Required work: Report each line of the entries that includes "içerisinde" by copying it.

Supplied information:
⁂

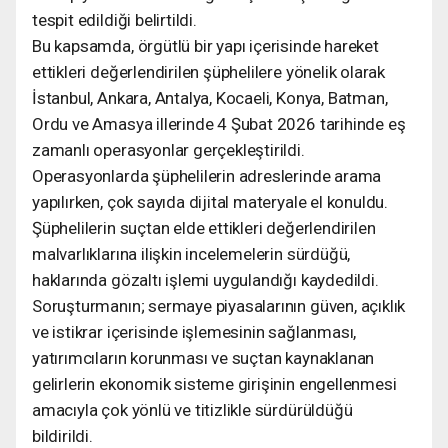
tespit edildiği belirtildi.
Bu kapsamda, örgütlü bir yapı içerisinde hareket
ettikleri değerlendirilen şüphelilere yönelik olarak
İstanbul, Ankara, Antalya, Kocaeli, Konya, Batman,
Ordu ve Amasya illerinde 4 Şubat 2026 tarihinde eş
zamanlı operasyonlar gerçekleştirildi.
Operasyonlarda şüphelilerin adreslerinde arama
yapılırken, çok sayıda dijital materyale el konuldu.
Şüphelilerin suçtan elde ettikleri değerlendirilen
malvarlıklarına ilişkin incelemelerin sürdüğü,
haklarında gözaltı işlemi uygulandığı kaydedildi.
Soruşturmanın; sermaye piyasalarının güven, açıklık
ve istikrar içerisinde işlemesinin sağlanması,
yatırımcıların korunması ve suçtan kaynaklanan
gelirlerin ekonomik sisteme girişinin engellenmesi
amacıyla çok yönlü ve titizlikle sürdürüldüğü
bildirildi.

⁂

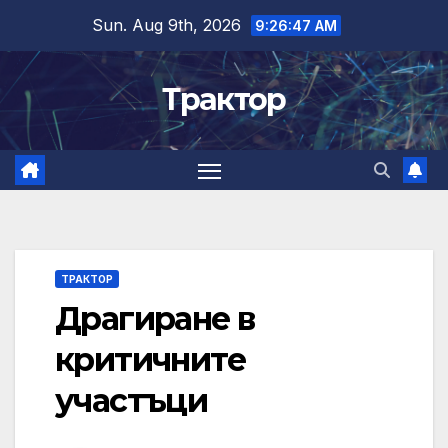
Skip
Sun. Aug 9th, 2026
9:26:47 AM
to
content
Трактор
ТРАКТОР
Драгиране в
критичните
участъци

⁂

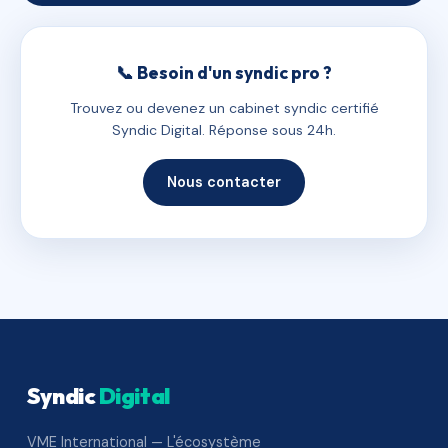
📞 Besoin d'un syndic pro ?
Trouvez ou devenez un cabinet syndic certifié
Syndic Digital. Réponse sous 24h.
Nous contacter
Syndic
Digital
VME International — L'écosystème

⁂

Result:
Bu kapsamda, örgütlü bir yapı içerisinde hareket
ve istikrar içerisinde işlemesinin sağlanması,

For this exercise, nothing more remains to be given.